For almost one hundred years, Titanic has rested in the still waters of the Atlantic, 12,500 feet below the surface. The living memories of the night of April 14 1912, when she hit an iceberg and sank with more than 1500 passengers aboard, are fading away with the last survivors. What remains the most tangible reminder of the Titanic story is the wreck itself.
Dr. Robert Ballard, who searched tirelessly for the wreck and discovered it in 1985, gave the world its first images of the great ship since she plunged to the bottom of the ocean.
'When it comes to the Titanic, I feel a sense of responsibility. I suppose it‘s like discovering an historical or archaeology site: it‘s not yours, it‘s owned by the human race, but one worries about it, one tries to protect it, and does everything one can for it‘.

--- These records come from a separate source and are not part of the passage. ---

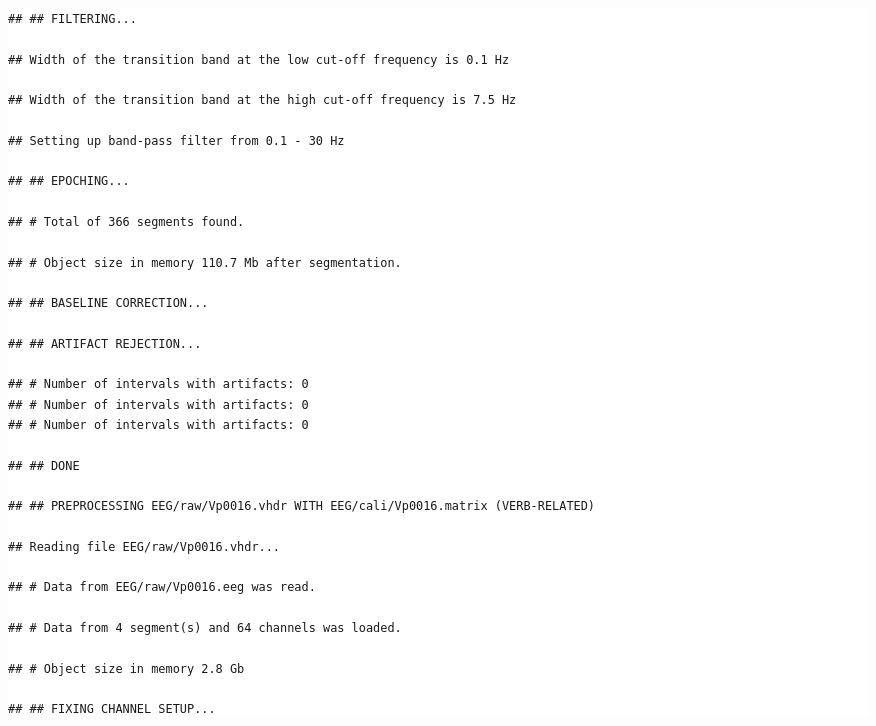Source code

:     ## ## FILTERING...

    ## Width of the transition band at the low cut-off frequency is 0.1 Hz

    ## Width of the transition band at the high cut-off frequency is 7.5 Hz

    ## Setting up band-pass filter from 0.1 - 30 Hz

    ## ## EPOCHING...

    ## # Total of 366 segments found.

    ## # Object size in memory 110.7 Mb after segmentation.

    ## ## BASELINE CORRECTION...

    ## ## ARTIFACT REJECTION...

    ## # Number of intervals with artifacts: 0
    ## # Number of intervals with artifacts: 0
    ## # Number of intervals with artifacts: 0

    ## ## DONE

    ## ## PREPROCESSING EEG/raw/Vp0016.vhdr WITH EEG/cali/Vp0016.matrix (VERB-RELATED)

    ## Reading file EEG/raw/Vp0016.vhdr...

    ## # Data from EEG/raw/Vp0016.eeg was read.

    ## # Data from 4 segment(s) and 64 channels was loaded.

    ## # Object size in memory 2.8 Gb

    ## ## FIXING CHANNEL SETUP...
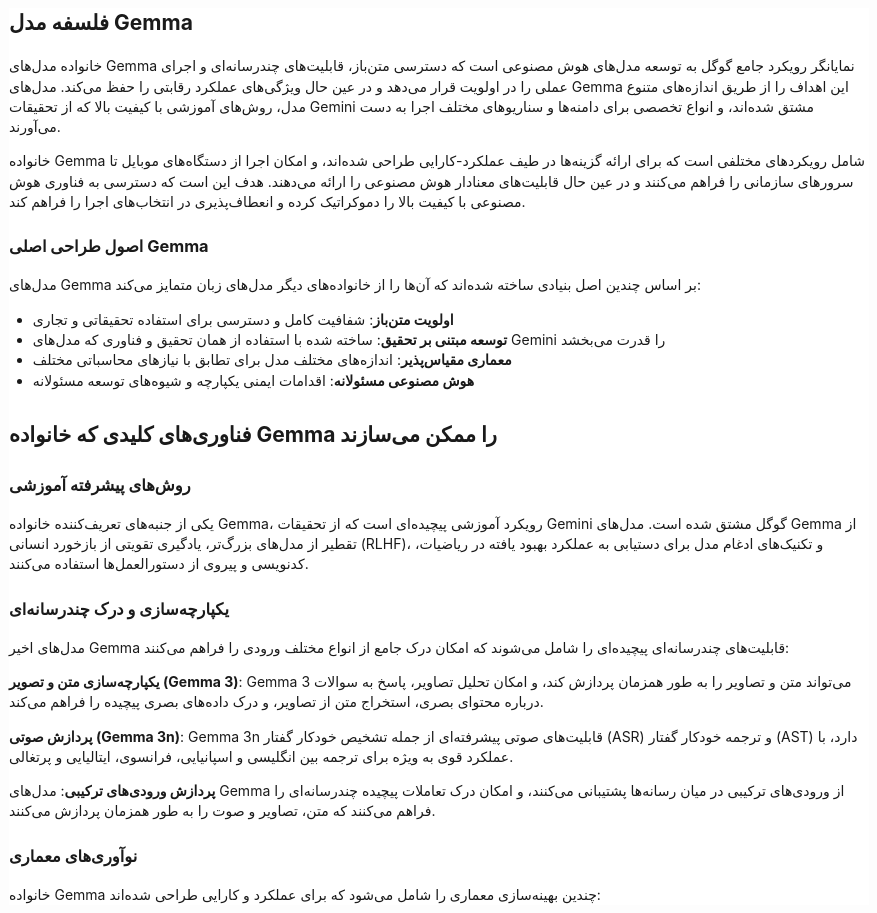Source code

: ## فلسفه مدل Gemma

خانواده مدل‌های Gemma نمایانگر رویکرد جامع گوگل به توسعه مدل‌های هوش مصنوعی است که دسترسی متن‌باز، قابلیت‌های چندرسانه‌ای و اجرای عملی را در اولویت قرار می‌دهد و در عین حال ویژگی‌های عملکرد رقابتی را حفظ می‌کند. مدل‌های Gemma این اهداف را از طریق اندازه‌های متنوع مدل، روش‌های آموزشی با کیفیت بالا که از تحقیقات Gemini مشتق شده‌اند، و انواع تخصصی برای دامنه‌ها و سناریوهای مختلف اجرا به دست می‌آورند.

خانواده Gemma شامل رویکردهای مختلفی است که برای ارائه گزینه‌ها در طیف عملکرد-کارایی طراحی شده‌اند، و امکان اجرا از دستگاه‌های موبایل تا سرورهای سازمانی را فراهم می‌کنند و در عین حال قابلیت‌های معنادار هوش مصنوعی را ارائه می‌دهند. هدف این است که دسترسی به فناوری هوش مصنوعی با کیفیت بالا را دموکراتیک کرده و انعطاف‌پذیری در انتخاب‌های اجرا را فراهم کند.

### اصول طراحی اصلی Gemma

مدل‌های Gemma بر اساس چندین اصل بنیادی ساخته شده‌اند که آن‌ها را از خانواده‌های دیگر مدل‌های زبان متمایز می‌کند:

- **اولویت متن‌باز**: شفافیت کامل و دسترسی برای استفاده تحقیقاتی و تجاری
- **توسعه مبتنی بر تحقیق**: ساخته شده با استفاده از همان تحقیق و فناوری که مدل‌های Gemini را قدرت می‌بخشد
- **معماری مقیاس‌پذیر**: اندازه‌های مختلف مدل برای تطابق با نیازهای محاسباتی مختلف
- **هوش مصنوعی مسئولانه**: اقدامات ایمنی یکپارچه و شیوه‌های توسعه مسئولانه

## فناوری‌های کلیدی که خانواده Gemma را ممکن می‌سازند

### روش‌های پیشرفته آموزشی

یکی از جنبه‌های تعریف‌کننده خانواده Gemma، رویکرد آموزشی پیچیده‌ای است که از تحقیقات Gemini گوگل مشتق شده است. مدل‌های Gemma از تقطیر از مدل‌های بزرگ‌تر، یادگیری تقویتی از بازخورد انسانی (RLHF)، و تکنیک‌های ادغام مدل برای دستیابی به عملکرد بهبود یافته در ریاضیات، کدنویسی و پیروی از دستورالعمل‌ها استفاده می‌کنند.

### یکپارچه‌سازی و درک چندرسانه‌ای

مدل‌های اخیر Gemma قابلیت‌های چندرسانه‌ای پیچیده‌ای را شامل می‌شوند که امکان درک جامع از انواع مختلف ورودی را فراهم می‌کنند:

**یکپارچه‌سازی متن و تصویر (Gemma 3)**: Gemma 3 می‌تواند متن و تصاویر را به طور همزمان پردازش کند، و امکان تحلیل تصاویر، پاسخ به سوالات درباره محتوای بصری، استخراج متن از تصاویر، و درک داده‌های بصری پیچیده را فراهم می‌کند.

**پردازش صوتی (Gemma 3n)**: Gemma 3n قابلیت‌های صوتی پیشرفته‌ای از جمله تشخیص خودکار گفتار (ASR) و ترجمه خودکار گفتار (AST) دارد، با عملکرد قوی به ویژه برای ترجمه بین انگلیسی و اسپانیایی، فرانسوی، ایتالیایی و پرتغالی.

**پردازش ورودی‌های ترکیبی**: مدل‌های Gemma از ورودی‌های ترکیبی در میان رسانه‌ها پشتیبانی می‌کنند، و امکان درک تعاملات پیچیده چندرسانه‌ای را فراهم می‌کنند که متن، تصاویر و صوت را به طور همزمان پردازش می‌کنند.

### نوآوری‌های معماری

خانواده Gemma چندین بهینه‌سازی معماری را شامل می‌شود که برای عملکرد و کارایی طراحی شده‌اند:

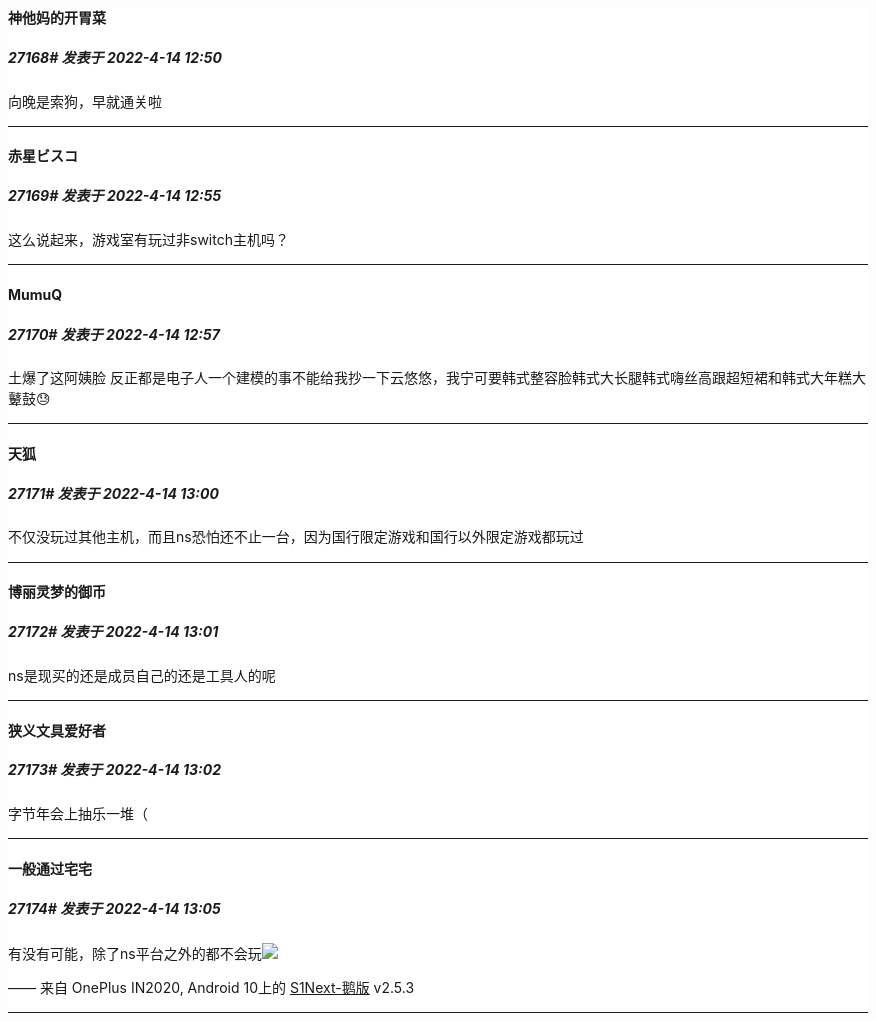 ####  神他妈的开胃菜  
##### 27168#       发表于 2022-4-14 12:50

向晚是索狗，早就通关啦



*****

####  赤星ビスコ  
##### 27169#       发表于 2022-4-14 12:55

这么说起来，游戏室有玩过非switch主机吗？

*****

####  MumuQ  
##### 27170#       发表于 2022-4-14 12:57

土爆了这阿姨脸
反正都是电子人一个建模的事不能给我抄一下云悠悠，我宁可要韩式整容脸韩式大长腿韩式嗨丝高跟超短裙和韩式大年糕大鼙鼓😓

*****

####  天狐  
##### 27171#       发表于 2022-4-14 13:00

不仅没玩过其他主机，而且ns恐怕还不止一台，因为国行限定游戏和国行以外限定游戏都玩过



*****

####  博丽灵梦的御币  
##### 27172#       发表于 2022-4-14 13:01

ns是现买的还是成员自己的还是工具人的呢

*****

####  狭义文具爱好者  
##### 27173#       发表于 2022-4-14 13:02

字节年会上抽乐一堆（

*****

####  一般通过宅宅  
##### 27174#       发表于 2022-4-14 13:05

有没有可能，除了ns平台之外的都不会玩<img src="https://static.saraba1st.com/image/smiley/face2017/067.png" referrerpolicy="no-referrer">

—— 来自 OnePlus IN2020, Android 10上的 [S1Next-鹅版](https://github.com/ykrank/S1-Next/releases) v2.5.3

*****

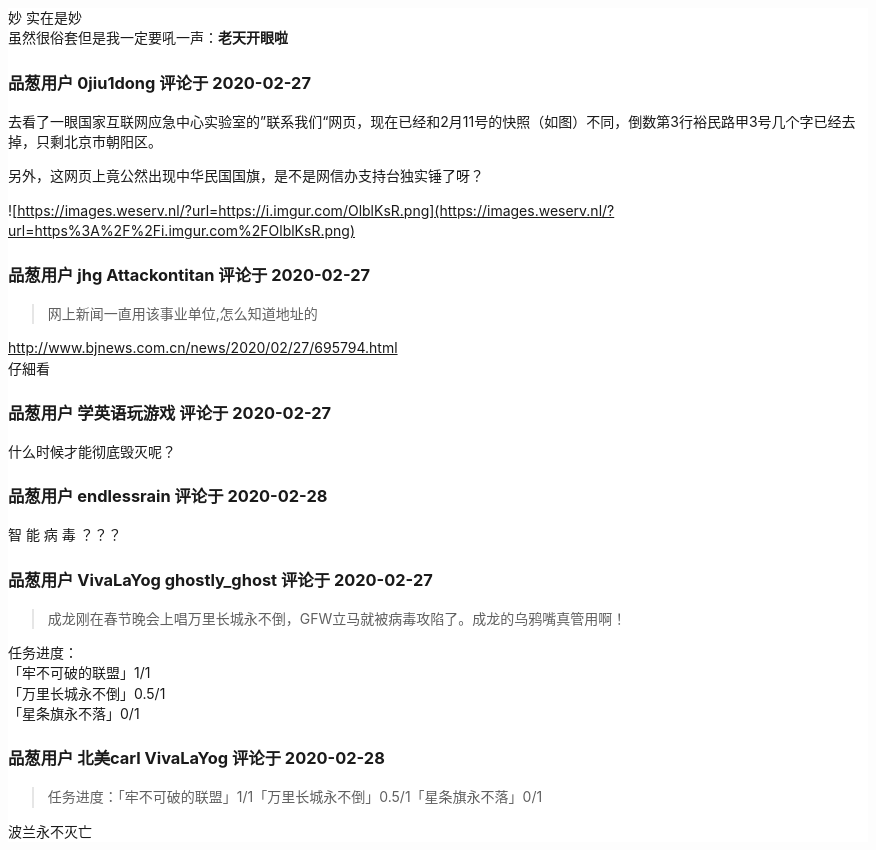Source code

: 妙 实在是妙  
虽然很俗套但是我一定要吼一声：**老天开眼啦**
        


            
### 品葱用户 **0jiu1dong** 评论于 2020-02-27
        
去看了一眼国家互联网应急中心实验室的”联系我们“网页，现在已经和2月11号的快照（如图）不同，倒数第3行裕民路甲3号几个字已经去掉，只剩北京市朝阳区。  
  
另外，这网页上竟公然出现中华民国国旗，是不是网信办支持台独实锤了呀？  
  
![https://images.weserv.nl/?url=https://i.imgur.com/OlblKsR.png](https://images.weserv.nl/?url=https%3A%2F%2Fi.imgur.com%2FOlblKsR.png)
        


            
### 品葱用户 **jhg Attackontitan** 评论于 2020-02-27
        
> 网上新闻一直用该事业单位,怎么知道地址的

  
http://www.bjnews.com.cn/news/2020/02/27/695794.html  
仔細看
        


            
### 品葱用户 **学英语玩游戏** 评论于 2020-02-27
        
什么时候才能彻底毁灭呢？
        


            
### 品葱用户 **endlessrain** 评论于 2020-02-28
        
智 能 病 毒 ？？？
        


            
### 品葱用户 **VivaLaYog ghostly_ghost** 评论于 2020-02-27
        
> 成龙刚在春节晚会上唱万里长城永不倒，GFW立马就被病毒攻陷了。成龙的乌鸦嘴真管用啊！

  
  
任务进度：  
「牢不可破的联盟」1/1  
「万里长城永不倒」0.5/1  
「星条旗永不落」0/1
        


            
### 品葱用户 **北美carl VivaLaYog** 评论于 2020-02-28
        
> 任务进度：「牢不可破的联盟」1/1「万里长城永不倒」0.5/1「星条旗永不落」0/1

  
波兰永不灭亡
        

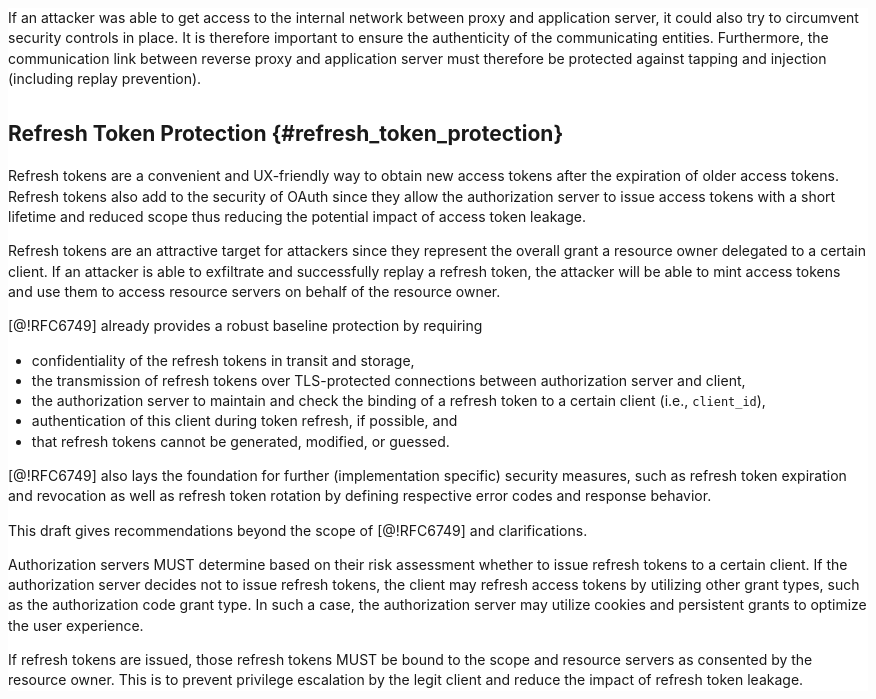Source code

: If an attacker was able to get access to the internal network
between proxy and application server, it could also try to circumvent
security controls in place. It is therefore important to ensure the
authenticity of the communicating entities. Furthermore, the
communication link between reverse proxy and application server must
therefore be protected against tapping and injection (including replay
prevention).
  
  
## Refresh Token Protection {#refresh_token_protection}


Refresh tokens are a convenient and UX-friendly way to obtain new access
tokens after the expiration of older access tokens. Refresh tokens also add
to the security of OAuth since they allow the authorization server to issue
access tokens with a short lifetime and reduced scope thus reducing the 
potential impact of access token leakage.

Refresh tokens are an attractive target for attackers since they
represent the overall grant a resource owner delegated to a certain
client. If an attacker is able to exfiltrate and successfully replay a
refresh token, the attacker will be able to mint access tokens and use
them to access resource servers on behalf of the resource owner.


[@!RFC6749] already provides a robust baseline protection by requiring

  * confidentiality of the refresh tokens in transit and storage,
  * the transmission of refresh tokens over TLS-protected connections between 
    authorization server and client,
  * the authorization server to maintain and check the binding of a refresh token 
    to a certain client (i.e., `client_id`),
  * authentication of this client during token refresh, if possible, and
  * that refresh tokens cannot be generated, modified, or guessed.

[@!RFC6749] also lays the foundation for further (implementation
specific) security measures, such as refresh token expiration and
revocation as well as refresh token rotation by defining respective
error codes and response behavior.
    
   
This draft gives recommendations beyond the scope of [@!RFC6749] and
clarifications.
    
Authorization servers MUST determine based on their risk assessment
whether to issue refresh tokens to a certain client. If the
authorization server decides not to issue refresh tokens, the client
may refresh access tokens by utilizing other grant types, such as the
authorization code grant type. In such a case, the authorization
server may utilize cookies and persistent grants to optimize the user
experience.
    
If refresh tokens are issued, those refresh tokens MUST be bound to
the scope and resource servers as consented by the resource owner.
This is to prevent privilege escalation by the legit client and reduce
the impact of refresh token leakage.
    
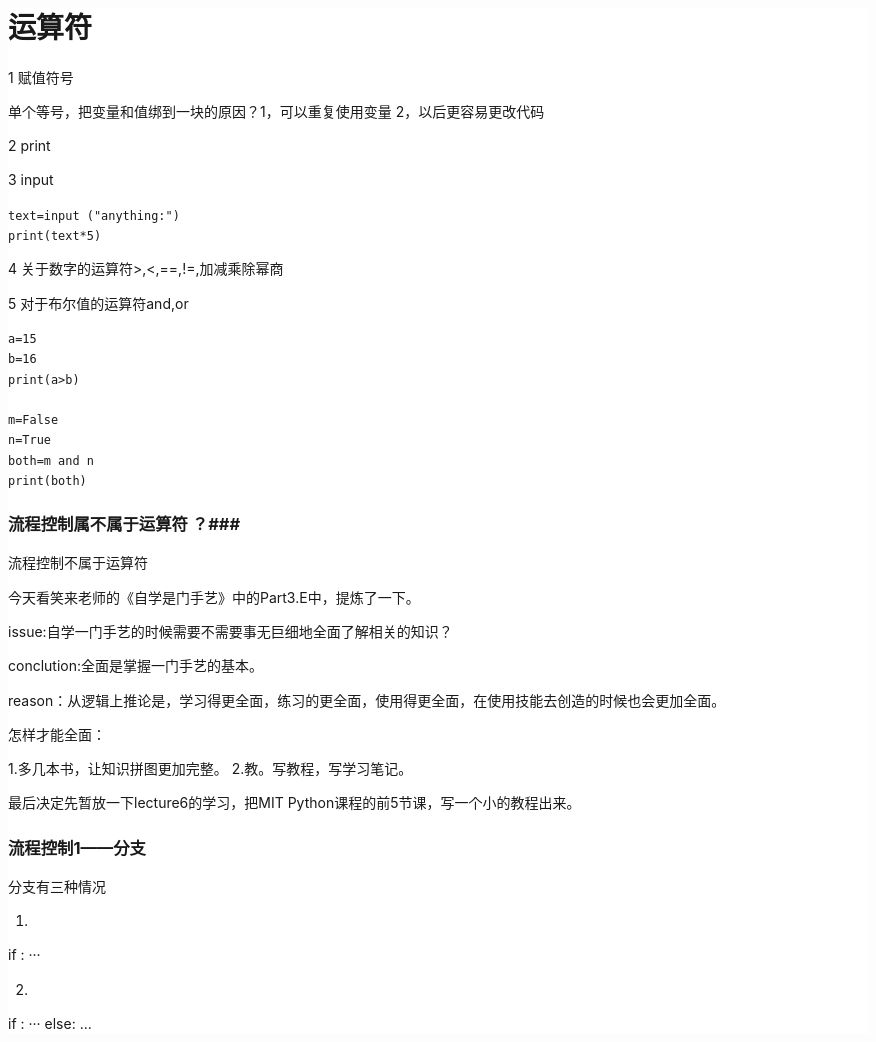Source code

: 
# 运算符 # 

1 赋值符号

单个等号，把变量和值绑到一块的原因？1，可以重复使用变量 2，以后更容易更改代码

2 print

3 input

    text=input ("anything:")
	print(text*5)

4 关于数字的运算符>,<,==,!=,加减乘除幂商

5 对于布尔值的运算符and,or

    a=15
    b=16
    print(a>b)

    m=False
    n=True
    both=m and n
    print(both)


### 流程控制属不属于运算符 ？###
流程控制不属于运算符


今天看笑来老师的《自学是门手艺》中的Part3.E中，提炼了一下。

issue:自学一门手艺的时候需要不需要事无巨细地全面了解相关的知识？

conclution:全面是掌握一门手艺的基本。

reason：从逻辑上推论是，学习得更全面，练习的更全面，使用得更全面，在使用技能去创造的时候也会更加全面。

怎样才能全面：

1.多几本书，让知识拼图更加完整。
2.教。写教程，写学习笔记。

最后决定先暂放一下lecture6的学习，把MIT Python课程的前5节课，写一个小的教程出来。



### 流程控制1——分支 ###
分支有三种情况

1.
if <condition>:
	<expression>
	<expression>
	···

2.
if <condition>:
	<expression>
	<expression>
	···
else: 
	<expression> 
	<expression> 
	...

Nearly twenty years later, Dr Robert Ballard returned to the wreck and has taken even more vivid photos. In Titanic The Last Great Images, these photos illuminate the majesty and grandeur of the world‘s most renowned maritime disaster.
'To sit by for twenty years and watch everyone have their way with Titanic - often doing things I wasn‘t terribly happy about - was hard. I saw this as an opportunity to pay my respects to the ship, somewhat apologizing for the mean-spirited way in which the wreck has been picked over and vandalized‘.
Dr Ballards first expedition took place when telepresence technology had been its earliest stages, his latest trip was to show the world that the technology had arrived for 'electronic travel‘. All shot in high definition, this book features the cleanest and clearest images yet of the underwater museum.
Dr Ballard‘s underwater photographs show the wreck and the surrounding debris field in painstaking detail. These new images reveal portions of the wreck from a variety of perspectives, taking us on a detailed tour of the ship. Using high-tech under-water image, historical black-and-white photos, and period illustrations, Titanic The Last Great Images recounts the tragic liner‘s history as never before.
Detailed images of Titanic‘s great reciprocating engines and massive boilers help us understand her technological significance as the culmination of sixty years of intense competition in the world luxury liners. The still-gleaming telemotor on her bridge, the opening to the crow ‘s nest and the lifeboat davits still poignantly extended outboard tell the tale of the dreadful night she sank. A glimpse of the champagne bottles scattered across the sea floor or the gap that once held the magnificent first-class staircase evokes the stratified society that produced Titanic.
Other images remind us that Titanic was also a human story. A leather suitcase or a pair of shoes marks where a body once lay, and other haunting reminders of the passengers which found themselves helplessly enmeshed in an epic catastrophe.
Titanic The Last Great Images provide us the clearest view of Titanic that we have ever seen, or will ever see. The rapidly deteriorating wreck may soon be gone - and then all we have left is her stories.
Dr Robert Ballard discovered the wreck Titanic on September 1, 1985 - seventy-three years after the great vessel sank. He is one of the world‘s leading marine geologists and has been instrumental in the development of new underwater exploration technology and with the NOAA international treaty to protect the ship from salvagers.